Please transcribe the listing below exactly, but only from the line containing "Health Care" through its last line.

== Segment start ==

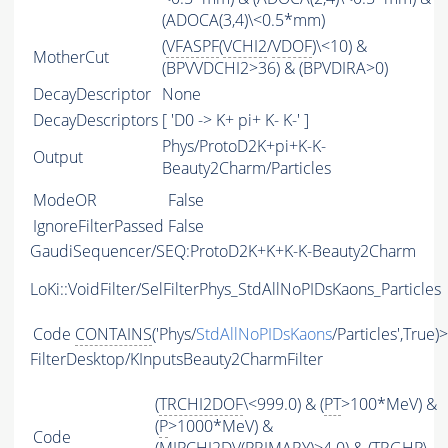
(ADOCA(3,4)\<0.5*mm)
(
VFASPF
(
VCHI2
/
VDOF
)\<10) &
MotherCut
(BPVVDCHI2>36) & (BPVDIRA>0)
DecayDescriptor
None
DecayDescriptors
[ 'D0 -> K+ pi+ K- K-' ]
Phys/ProtoD2K+pi+K-K-
Output
Beauty2Charm/Particles
ModeOR
False
IgnoreFilterPassed
False
GaudiSequencer/SEQ:ProtoD2K+K+K-K-Beauty2Charm
LoKi::VoidFilter/SelFilterPhys_StdAllNoPIDsKaons_Particles
Code
CONTAINS
('Phys/
StdAllNoPIDsKaons
/Particles',True)
FilterDesktop/KInputsBeauty2CharmFilter
(
TRCHI2DOF
\<999.0) & (
PT
>100*MeV) &
(
P
>1000*MeV) &
Code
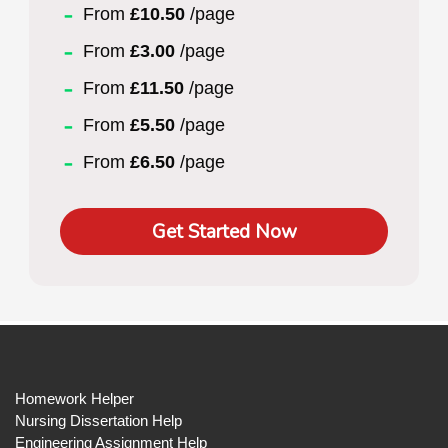
From
£10.50
/page
From
£3.00
/page
From
£11.50
/page
From
£5.50
/page
From
£6.50
/page
Get Started Now
Homework Helper
Nursing Dissertation Help
Engineering Assignment Help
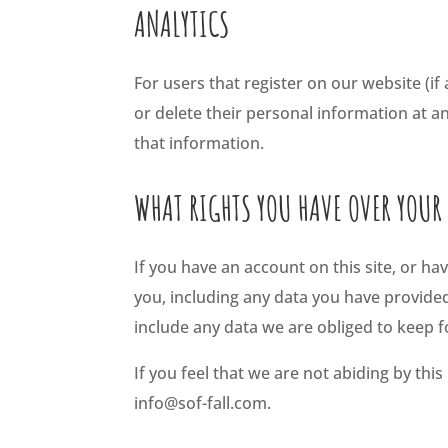
ANALYTICS
For users that register on our website (if 
or delete their personal information at 
that information.
WHAT RIGHTS YOU HAVE OVER YOUR
If you have an account on this site, or h
you, including any data you have provide
include any data we are obliged to keep fo
If you feel that we are not abiding by thi
info@sof-fall.com.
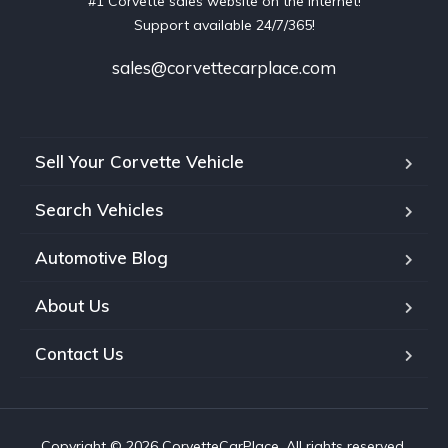
#1 Corvette sales website on the internet!
Support available 24/7/365!
sales@corvettecarplace.com
Sell Your Corvette Vehicle
Search Vehicles
Automotive Blog
About Us
Contact Us
Copyright © 2026 CorvetteCarPlace. All rights reserved.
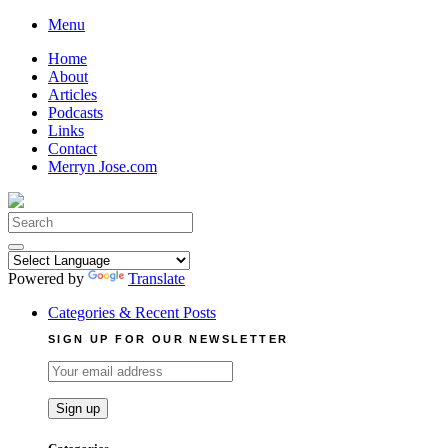
Skip
Menu
to
Home
content
About
Articles
Podcasts
Links
Contact
Merryn Jose.com
Search
for:
Powered by
Translate
Categories & Recent Posts
SIGN UP FOR OUR NEWSLETTER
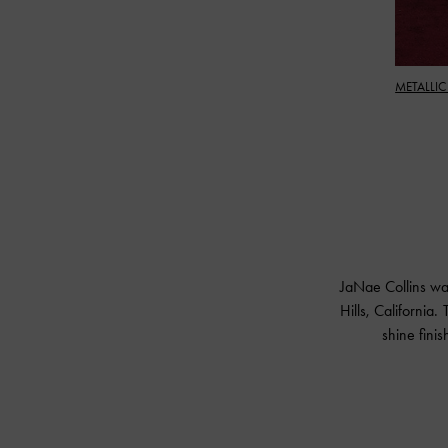
METALLIC
JaNae Collins wa
Hills, California.
shine fini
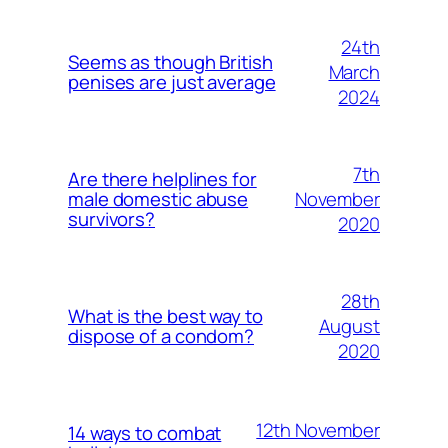
24th
Seems as though British
March
penises are just average
2024
7th
Are there helplines for
November
male domestic abuse
survivors?
2020
28th
What is the best way to
August
dispose of a condom?
2020
12th November
14 ways to combat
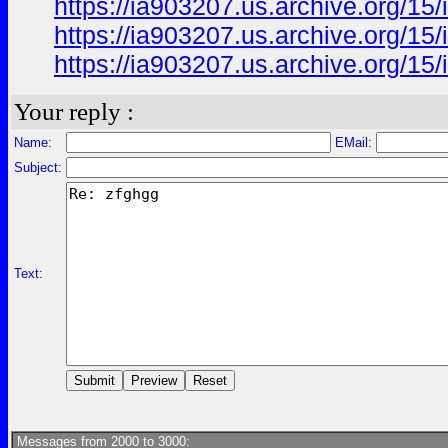
https://ia903207.us.archive.org/15/
https://ia903207.us.archive.org/15/
https://ia903207.us.archive.org/15/
Your reply :
Name:
EMail:
Subject:
Text:
Messages from 2000 to 3000:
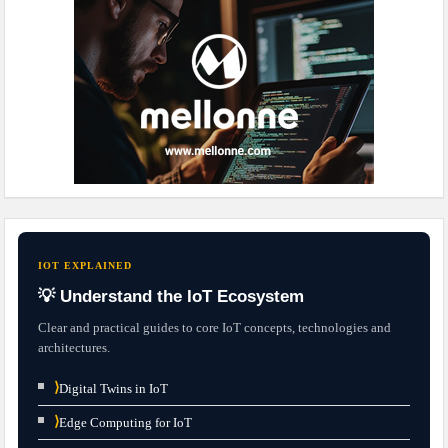
IOT EXPLAINED
💡 Understand the IoT Ecosystem
Clear and practical guides to core IoT concepts, technologies and
architectures.
⟩
Digital Twins in IoT
⟩
Edge Computing for IoT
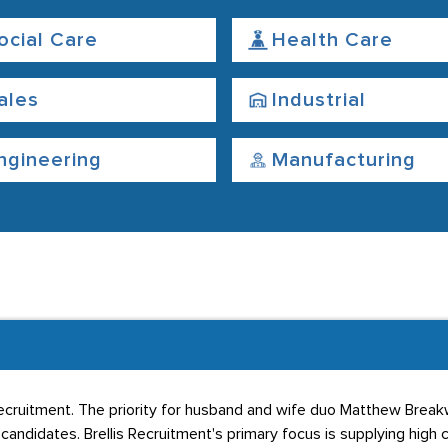
ocial Care
Health Care
ales
Industrial
ngineering
Manufacturing
cruitment. The priority for husband and wife duo Matthew Breakwe
candidates. Brellis Recruitment's primary focus is supplying hig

== Segment end ==

▸ Solution to the problem:
Health Care
ales
Industrial
ngineering
Manufacturing
cruitment. The priority for husband and wife duo Matthew Breakwe
candidates. Brellis Recruitment's primary focus is supplying hig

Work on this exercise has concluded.